I love Prey so much, I didn't expect to but what a game. It's system shock 2 only better because I can change into a coffee mug.
I always considered the "main" Bethesda games to fit in the same category, Morrowind, Oblivion, Skyrim and the recent Fallouts follow the same design principles, the difference is in the scope of what they're doing, it's much less tight because the worlds are huge but the mechanics are really similar.
posted by SageLeVoid at 2:10 AM on August 30, 2017


I didn't expect to like it so much either! I don't really follow gaming news or marketing these days, all I go from is Steam trailers, and it just looked like a corridor shooter with ray guns and Zero G bits. It looked OK, but then it turned up in like 3 Metafilter game threads as being super good so I took a leap and damned if it isn't exactly my kind of game.
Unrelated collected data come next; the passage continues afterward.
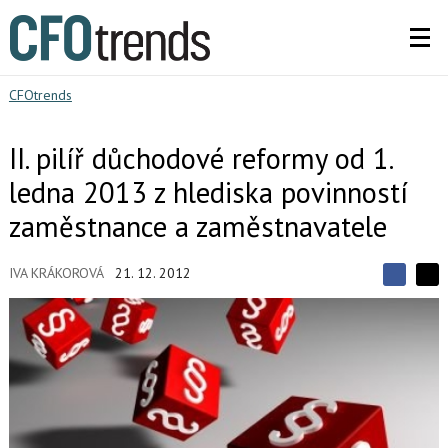
CFOtrends
II. pilíř důchodové reformy od 1.
ledna 2013 z hlediska povinností
zaměstnance a zaměstnavatele
IVA KRÁKOROVÁ
21. 12. 2012
S
S
S
d
d
d
í
í
í
l
l
e
e
l
j
j
t
e
t
e
e
t
n
n
a
a
F
s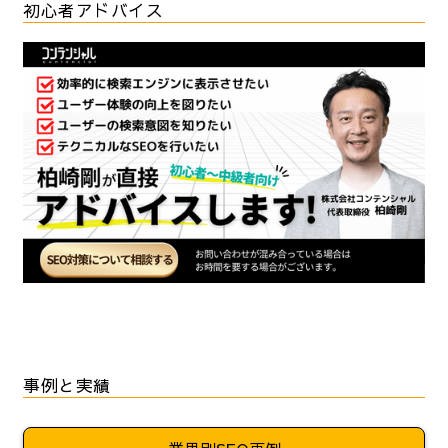
初心者アドバイス
事例と実績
I sort of wish I'd known they'd secretly gone and made System Shock 3. I would have been on board day 1, but it was also kind of awesome to stumble into. I'm still waiting for January to drop the walls and start sputtering about me being an insect.
posted by Phobos the Space Potato at 12:05 PM on August 30, 2017 [2 favorites]
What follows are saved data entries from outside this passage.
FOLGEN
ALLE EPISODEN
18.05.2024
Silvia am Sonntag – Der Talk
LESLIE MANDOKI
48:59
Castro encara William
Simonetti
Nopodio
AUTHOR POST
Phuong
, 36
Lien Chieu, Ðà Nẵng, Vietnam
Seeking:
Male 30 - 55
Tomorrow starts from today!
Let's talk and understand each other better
When we made Ultima Underworld (which Warren didn't join until near the end!) we really did want to make a complete dungeon simulation, from combat to physics to character interaction to everything. I don't honestly know just where we got the idea that we could pull off anything remotely close to that. Games like Ultima IV were certainly an inspiration but they didn't have the same kind of ambition (of course they were working with far fewer resources). Back in college Doug Church (effective project leader) and I used to fantasize about creating an RPG that was completely generative - all the terrain, treasure, characters, motivation, everything would just be spun out on the fly. Obviously such a thing was completely impossible but Underworld was our attempt to do the closest thing that actually was tractable. We were stupid enough not to realize that what were trying to do was nuts, and smart enough to just about do it anyway.

Warren was amazing to work with - we had been tussling with Origin for over a year on the project and no one there seemed to totally understand what we were trying to do, and then Warren finally came on board and he totally got it and turned us loose. I don't remember any particular part of the design that came from him, but he was an awesome facilitator and motivator and I have a hard time believing that we would have gotten to the finish line without him. I'm psyched that he's been carrying that ball for another 25 years.
posted by dfan at 6:04 PM on August 30, 2017 [12 favorites]


In Ultima Underworld at one ass-end of a level you can encounter an upset spectre named Warren.
This was the occasion of one of my favorite memories of the game's development. Warren was sitting in on our daily bug review meeting, where the status of every issue was updated.
Tim (QA lead, now lead designer on Underworld Ascendant): Next bug: there is no reference to Warren in the game.

Me (I think): Fixed!

Warren: *sputters*

Tim: Great! Moving on...
I don't remember whether we eventually let him know what the reference was or if we made him discover it on his own.